A nine course tasting menu, costing £22.95, will feature:

  • Potato blini with crab and horseradish
  • (Vegi : confit carrot instead of crab)
  • Chicken dumpling with a tea made from roast bones, lemon verbena and chives
  • (Vegi: mushroom dumpling with a tea made from potato skins, verbena and chives)
  • (Gluten free: chicken and celeriac taco with a tea made from roast bones, lemon verbena and chives)
  • Smoked eel doughnut, Granny Smith apple
  • (Vegi: roast cauliflower doughnut)
  • Beetroot with blackcurrant and Tunworth custard
  • (Vegi: alternative cheese)
  • Brill with a veloute of mussels, charred squid and parsley oil
  • (Vegi: roast celeriac, veloute of fermented celeriac, charred salsify and turnip noodles)
  • Chicken with onions and an emulsion made from chive
  • (Vegi: Hen of the woods mushroom, onions and an emulsion made from chive)
  • Plum and lemon posset with yoghurt sorbet and champagne foam
  • Fennel parfait, blackberry and apple
  • Root vegetable toast (Vegi)
  • Fudge made from Jerusalem artichoke

“I didn’t want to just produce a carbon copy of the Black Swan menu and really enjoyed putting this together for the college,” Sean explains. “I love fish and shellfish and at the Black Swan we have a massive garden which we harvest. We also go foraging for ingredients and do a lot of pickling, preserving and fermenting, which is where the Nordic influence comes in.
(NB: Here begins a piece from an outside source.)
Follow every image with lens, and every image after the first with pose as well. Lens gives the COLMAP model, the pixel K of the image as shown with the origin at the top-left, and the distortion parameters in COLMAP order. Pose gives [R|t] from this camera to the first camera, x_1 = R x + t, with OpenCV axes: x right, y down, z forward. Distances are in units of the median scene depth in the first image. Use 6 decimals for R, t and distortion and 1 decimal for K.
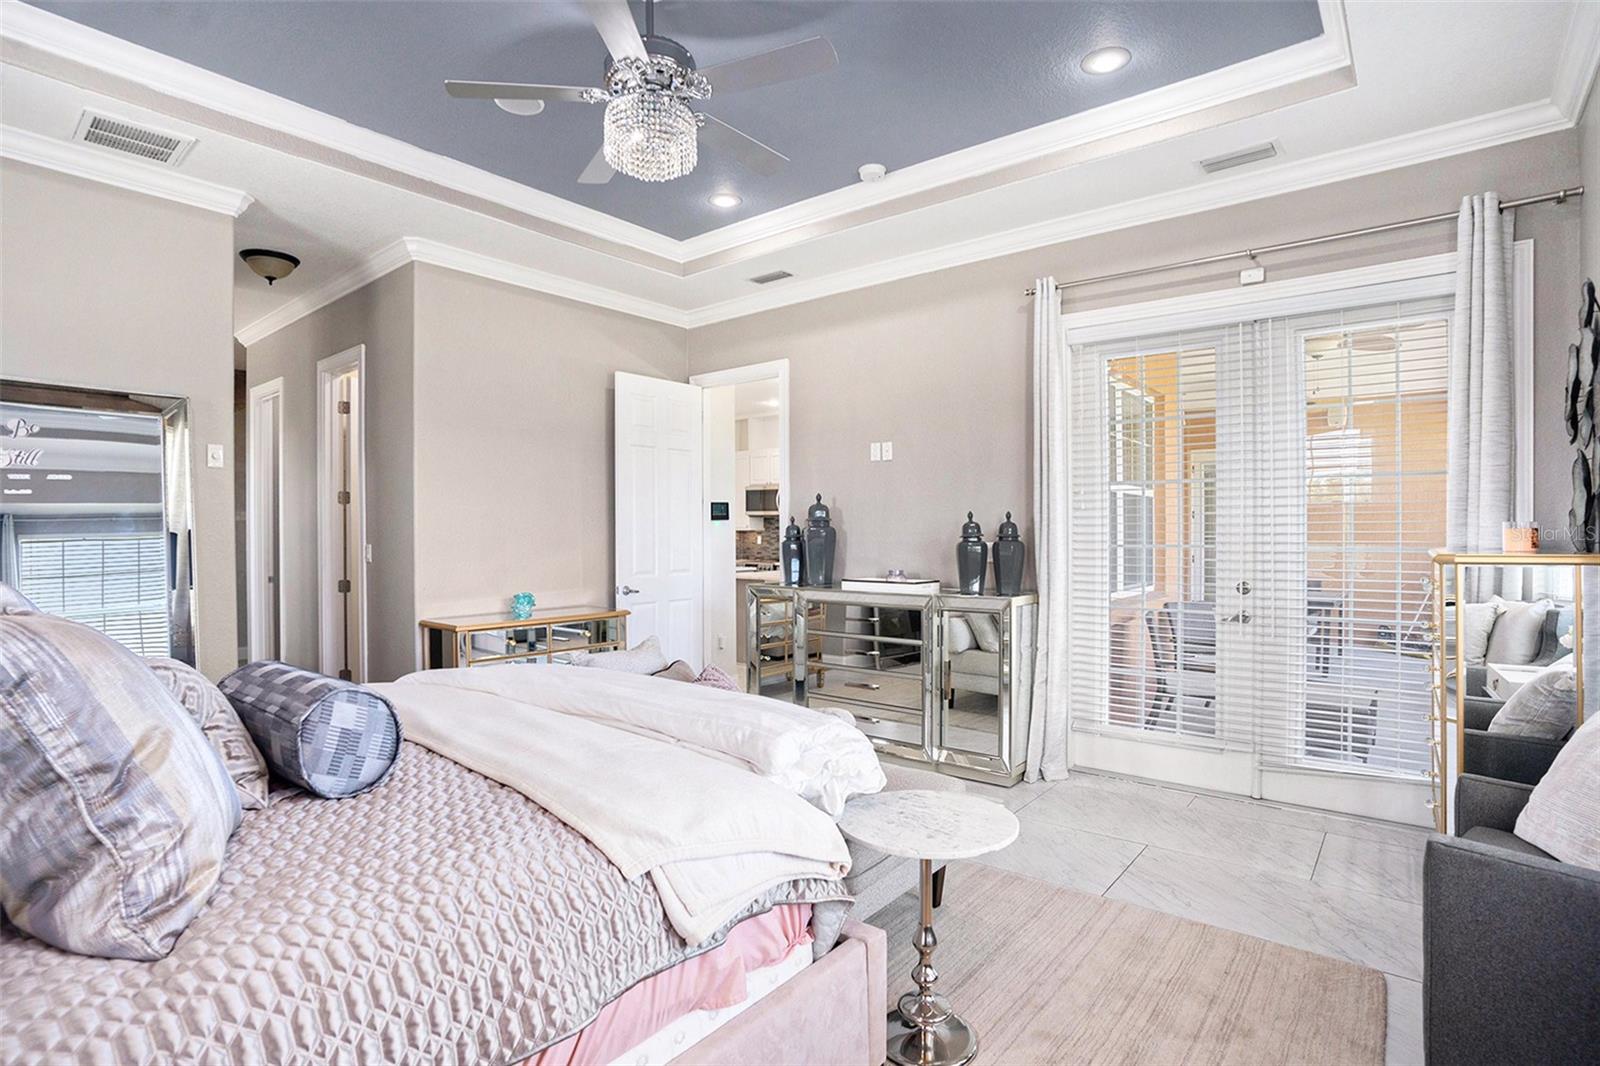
lens RADIAL K [[805.7, 0, 798.6], [0, 805.7, 537.8], [0, 0, 1]] dist [-0.015971, 0.000872]
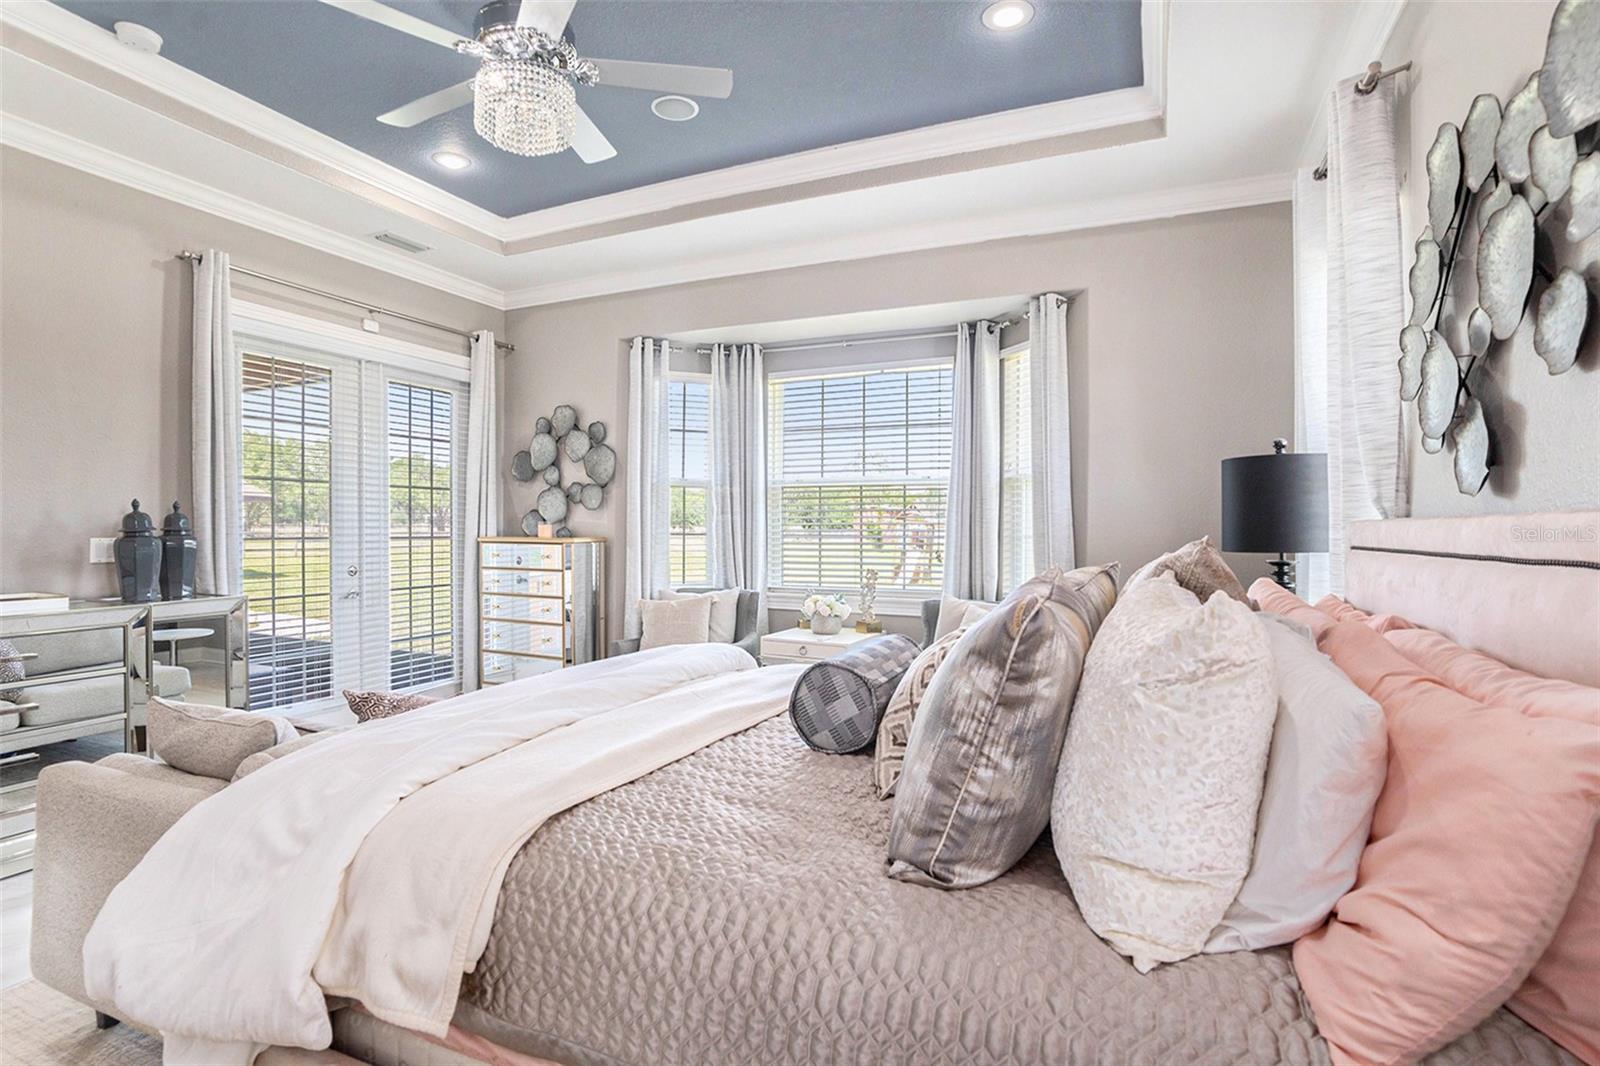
lens RADIAL K [[805.7, 0, 799.4], [0, 805.7, 523.3], [0, 0, 1]] dist [-0.015971, 0.000872]
pose [[-0.256695, 0.005799, 0.966475, -0.833448], [0.007444, 0.999964, -0.004023, -0.000738], [-0.966464, 0.006161, -0.256729, 0.656173]]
“We can take humble ingredients and flip them on their heads. It is so clever. We grow our own sweet corn and because of the way the sugars work, we pick, prepare and serve it within 20 minutes to maximise its sweetness. We look at the way it was done in the olden days. Tommy’s family come from farming background so it comes naturally to him. I find it mind-blowing.
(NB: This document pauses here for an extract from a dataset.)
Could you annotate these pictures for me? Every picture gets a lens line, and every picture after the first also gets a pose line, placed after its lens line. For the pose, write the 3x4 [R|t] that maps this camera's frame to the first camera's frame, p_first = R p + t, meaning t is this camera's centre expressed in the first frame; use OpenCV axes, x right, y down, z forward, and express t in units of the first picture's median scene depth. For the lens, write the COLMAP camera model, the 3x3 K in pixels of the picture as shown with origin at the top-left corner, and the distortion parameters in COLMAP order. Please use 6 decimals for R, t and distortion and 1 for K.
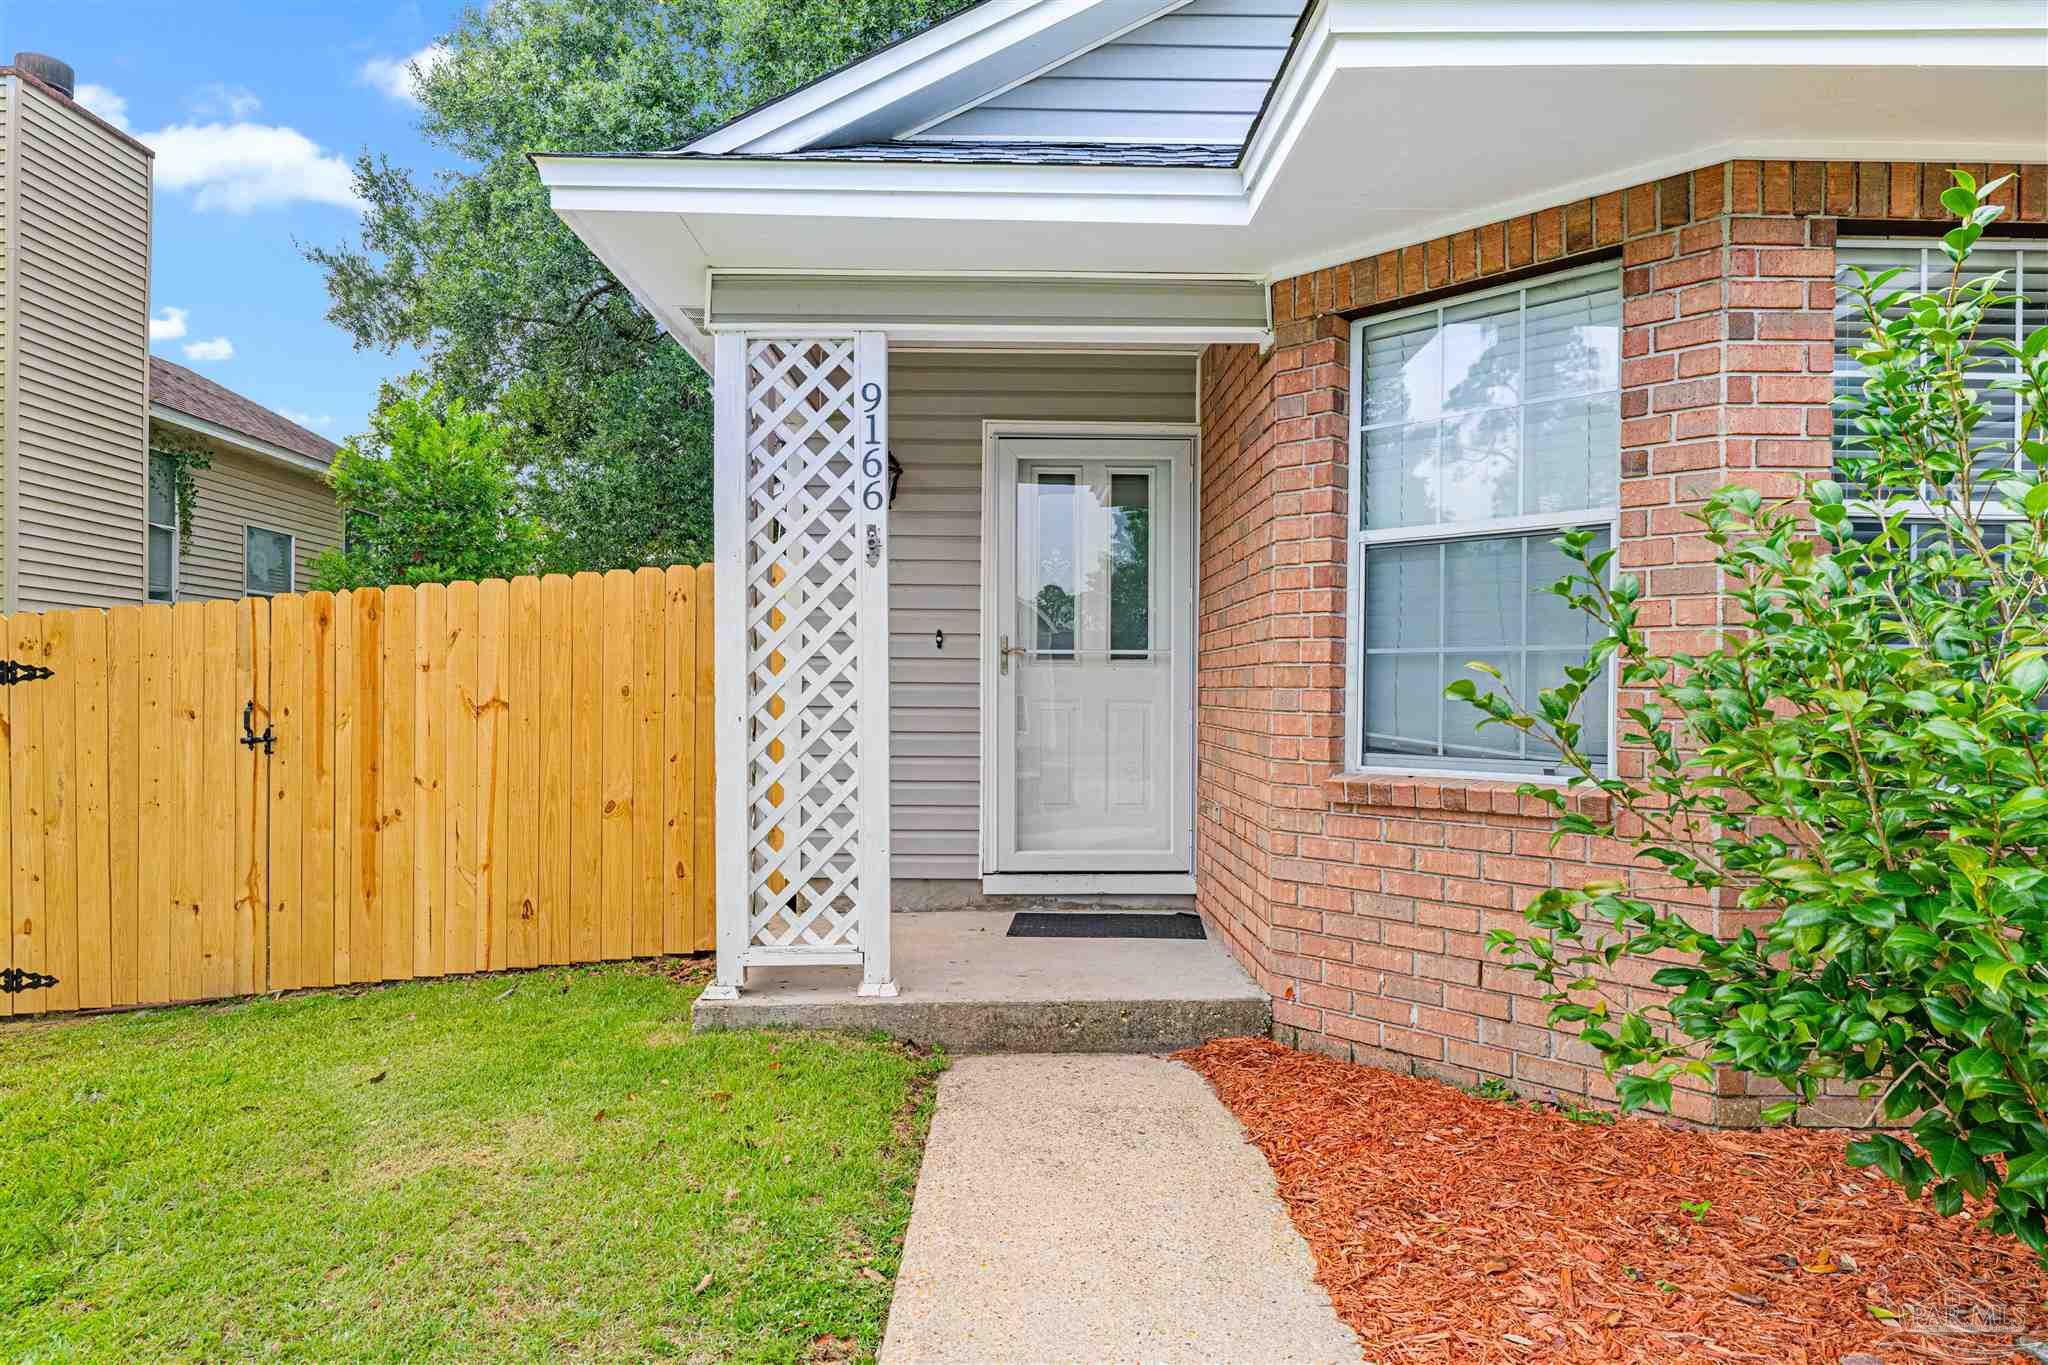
lens RADIAL K [[1220.3, 0, 1027.0], [0, 1220.3, 698.5], [0, 0, 1]] dist [-0.000664, -0.000244]
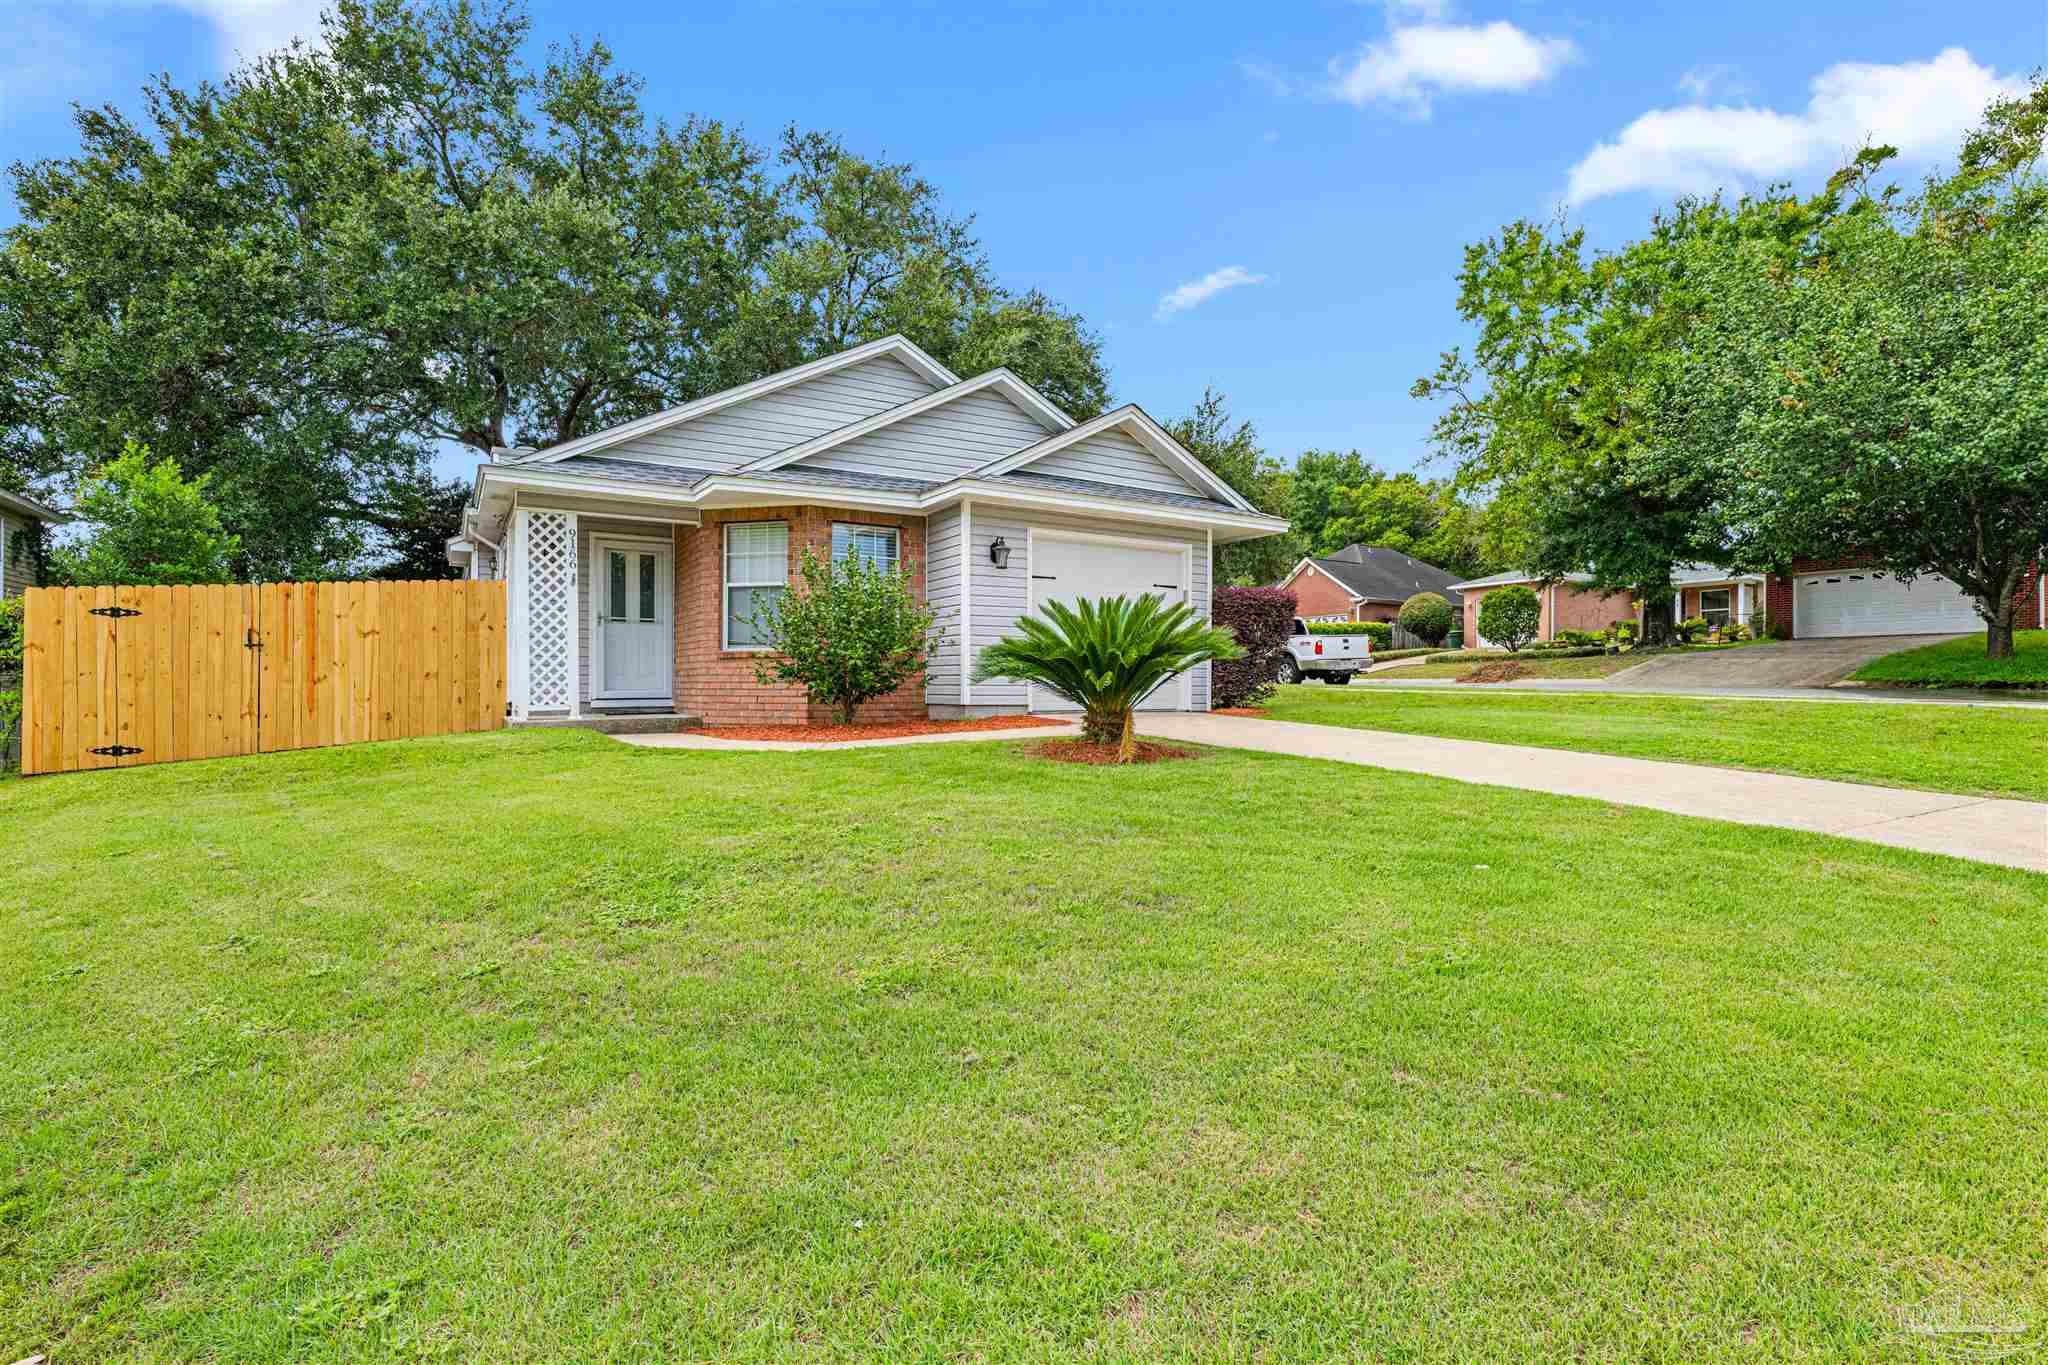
lens RADIAL K [[970.1, 0, 1029.1], [0, 970.1, 687.4], [0, 0, 1]] dist [-0.000186, 0.000088]
pose [[0.864497, -0.004693, 0.502617, -0.370340], [0.006363, 0.999978, -0.001608, 0.169394], [-0.502599, 0.004588, 0.864508, -1.800079]]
“Now I can share this with the students and diners at Darlington College. I think it is so important to give something back, to share my experience and offer some advice. Darlington College is a really good place to learn your craft and students go on to do some amazing things, which is a reflection of how good they are when they leave. I instantly loved the buzz of the kitchen and telling my parents I didn’t want to join the police was not an easy conversation. But I never wanted to spend my life churning out 500 Sunday lunches a day, I always saw myself progressing to fine dining. Now I’m completely bitten by the bug. I work long hours but don’t mind and I even think about food on my days off spending a lot of time reading cook books, happy to be in Yorkshire, the best county in the country.”